Oregon Proposes Cannabis Social Equity Program

A group of Oregon activists, business owners, and lawmakers have put forward the Oregon Cannabis Social Equity Act, which aims to use cannabis tax dollars to help repair damage done by the racist drug war.

Full story after the jump.

The Cannabis Equity PAC — a coalition of Oregon cannabis businesses, activists, and politicians — has announced the introduction of the Oregon Cannabis Social Equity Act, the group said in a press release.

HB 3112 would use cannabis tax dollars to help repair the damage done by the “War on Drugs.” Led by former state Rep. Akasha Lawrence-Spence, the group includes the NuLeaf Project, the Oregon Cannabis Association, the Oregon Retailers of Cannabis Association, the City of Portland, Urban League, and law students from Willamette University.

“We came together with a common purpose — to undo and repair some of the harm caused by cannabis criminalization on Black, Indigenous and Latinx communities in Oregon.This legislation uses cannabis tax revenue to invest in Oregonians who have been unjustly targeted for decades by law enforcement, in an effort to repair some of the generational harm done to their communities.” — Former Rep. Spence, in a statement

The bill has bi-cameral sponsorship and has three major provisions: direct investment into housing, job training and health care for Black, Indigenous, LatinX, and others convicted of cannabis crimes; the free and automatic expungement of eligible cannabis crimes; and social equity licenses that will have lower application fees, initial requirements. The bill also expands three license types to be more beneficial to small business owners.

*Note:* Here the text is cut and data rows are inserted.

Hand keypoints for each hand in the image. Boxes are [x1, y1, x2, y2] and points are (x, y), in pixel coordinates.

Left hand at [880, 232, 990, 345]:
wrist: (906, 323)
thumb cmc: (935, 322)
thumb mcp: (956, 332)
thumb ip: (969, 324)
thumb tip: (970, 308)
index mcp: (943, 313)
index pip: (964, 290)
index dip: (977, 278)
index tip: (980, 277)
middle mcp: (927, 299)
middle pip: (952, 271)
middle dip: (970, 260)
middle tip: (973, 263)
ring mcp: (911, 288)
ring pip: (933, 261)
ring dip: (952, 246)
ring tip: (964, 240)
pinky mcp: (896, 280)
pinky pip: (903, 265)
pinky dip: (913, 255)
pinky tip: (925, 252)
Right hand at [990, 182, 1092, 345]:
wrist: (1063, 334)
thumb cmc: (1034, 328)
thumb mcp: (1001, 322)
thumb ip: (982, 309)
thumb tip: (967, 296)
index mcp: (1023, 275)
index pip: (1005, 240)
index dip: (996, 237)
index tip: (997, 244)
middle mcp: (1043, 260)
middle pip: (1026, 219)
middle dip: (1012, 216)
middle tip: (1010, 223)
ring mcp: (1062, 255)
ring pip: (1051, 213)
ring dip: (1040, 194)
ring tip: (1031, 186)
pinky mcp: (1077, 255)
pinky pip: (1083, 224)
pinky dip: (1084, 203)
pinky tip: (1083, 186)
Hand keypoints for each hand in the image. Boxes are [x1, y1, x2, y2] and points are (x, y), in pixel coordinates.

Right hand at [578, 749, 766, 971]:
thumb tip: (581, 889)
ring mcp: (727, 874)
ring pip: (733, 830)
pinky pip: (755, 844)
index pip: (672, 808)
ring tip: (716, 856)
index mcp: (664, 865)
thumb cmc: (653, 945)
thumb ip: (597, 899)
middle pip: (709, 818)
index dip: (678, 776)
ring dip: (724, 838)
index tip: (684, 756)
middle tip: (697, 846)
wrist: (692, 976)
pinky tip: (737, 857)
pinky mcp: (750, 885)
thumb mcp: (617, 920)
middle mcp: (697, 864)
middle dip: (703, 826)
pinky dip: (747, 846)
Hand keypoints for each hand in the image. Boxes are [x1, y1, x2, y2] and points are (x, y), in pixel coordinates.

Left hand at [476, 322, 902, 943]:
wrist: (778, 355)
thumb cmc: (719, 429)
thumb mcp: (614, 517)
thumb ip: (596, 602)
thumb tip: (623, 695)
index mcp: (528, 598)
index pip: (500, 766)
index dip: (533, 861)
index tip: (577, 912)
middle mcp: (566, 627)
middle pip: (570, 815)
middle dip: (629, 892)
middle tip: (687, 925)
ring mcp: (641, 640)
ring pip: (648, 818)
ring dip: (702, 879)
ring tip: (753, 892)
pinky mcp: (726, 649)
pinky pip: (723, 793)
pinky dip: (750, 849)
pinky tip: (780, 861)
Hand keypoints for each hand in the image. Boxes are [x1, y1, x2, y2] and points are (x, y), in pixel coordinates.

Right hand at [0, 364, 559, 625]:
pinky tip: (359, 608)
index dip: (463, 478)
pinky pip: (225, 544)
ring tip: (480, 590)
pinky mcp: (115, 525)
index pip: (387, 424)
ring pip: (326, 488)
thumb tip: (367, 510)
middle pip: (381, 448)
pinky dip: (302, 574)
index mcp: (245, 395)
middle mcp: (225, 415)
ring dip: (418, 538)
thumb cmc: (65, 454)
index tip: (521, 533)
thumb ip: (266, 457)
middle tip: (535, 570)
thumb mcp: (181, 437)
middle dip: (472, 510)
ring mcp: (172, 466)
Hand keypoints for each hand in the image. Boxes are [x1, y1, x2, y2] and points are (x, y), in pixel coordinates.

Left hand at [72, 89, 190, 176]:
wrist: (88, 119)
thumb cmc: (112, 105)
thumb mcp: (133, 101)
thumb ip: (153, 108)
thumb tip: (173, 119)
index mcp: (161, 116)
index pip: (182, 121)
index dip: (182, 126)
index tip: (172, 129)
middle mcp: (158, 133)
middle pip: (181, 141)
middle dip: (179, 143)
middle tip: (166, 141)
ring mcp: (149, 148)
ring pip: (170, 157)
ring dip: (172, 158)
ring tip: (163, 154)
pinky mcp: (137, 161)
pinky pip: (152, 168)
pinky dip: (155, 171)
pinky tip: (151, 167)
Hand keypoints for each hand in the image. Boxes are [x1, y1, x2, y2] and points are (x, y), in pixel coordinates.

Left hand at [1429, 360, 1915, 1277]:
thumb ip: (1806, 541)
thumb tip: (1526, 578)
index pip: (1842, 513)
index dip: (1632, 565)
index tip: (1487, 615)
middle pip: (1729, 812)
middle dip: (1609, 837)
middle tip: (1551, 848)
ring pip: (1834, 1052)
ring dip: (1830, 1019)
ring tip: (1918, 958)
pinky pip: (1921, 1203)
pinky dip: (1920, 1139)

“We’ve seen the harm to far too many families to not address this issue,” said Jeanette Ward Horton, the Executive Director of the New Leaf Project. “Cannabis convictions bring challenges that ripple through families and cause hardship for the children of children whose parents were disproportionately arrested. The loss of jobs, education grants, housing and more that can all stem from a minor cannabis conviction have impacted communities of color for generations. Today Oregon has the chance to undo some of that harm.”

Oregon already has a formal process to expunge cannabis crimes. However, according to Rep. Ricki Ruiz, a chief sponsor for the bill, “Less than 200 out of 28,000 Oregonians eligible for expungement were able to successfully complete the process in the past two years. We need to do better.”

“This bill provides us the path and the funding we need to efficiently remove previous cannabis crimes from people’s records and provide them the opportunity to repair their lives from the harm caused by cannabis criminalization,” he said. “It is a critical step toward restoring the health of these individuals and the communities where they reside.”